TORONTO, Sept. 9 (UPI) -- A Muslim Canadian woman claims she lost her job scanning boxes at United Parcel Service Inc. because she refused to hike up her long skirt to her knees.
Nadifo Yusuf, 35, told the Canadian Human Rights Commission she had worked at the Toronto delivery plant as a temporary employee for two years wearing a traditional hijab, headscarf and skirt with no problem -- even tucking in her hijab and raising her skirt to mid-calf for safety reasons.
But around April 2005, when her job was changed to a full-time unionized position, she was told to hike her skirt to knee-length or face losing her job for safety reasons, The Toronto Star reported.
"I was working two years and I became unsafe?" she testified before the tribunal.
She and five other Muslim women provided UPS with a letter from a Toronto mosque stating that "the religion of Islam requires all Muslim women to cover her entire body inclusive of the legs, arms, head, ears and neck."

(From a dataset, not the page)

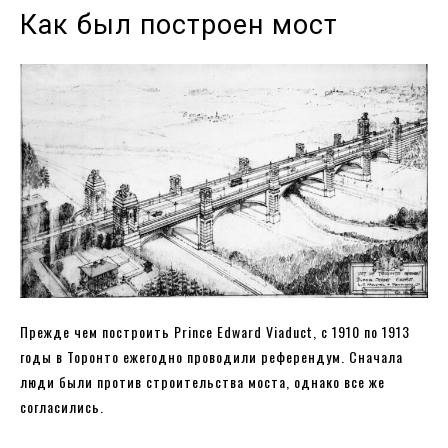
Как был построен мост
Прежде чем построить Prince Edward Viaduct, с 1910 по 1913
годы в Торонто ежегодно проводили референдум. Сначала
люди были против строительства моста, однако все же
согласились.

UPS then asked Liberty Mutual Underwriters Canada to conduct a job hazard analysis and risk assessment. Liberty concluded that "for health and safety reasons" workers' skirts should not be longer than knee-length.
Yusuf and seven other Muslim women were fired July 13, 2005.
The women filed a complaint with the commission alleging UPS discriminated against them because of their religion and sex.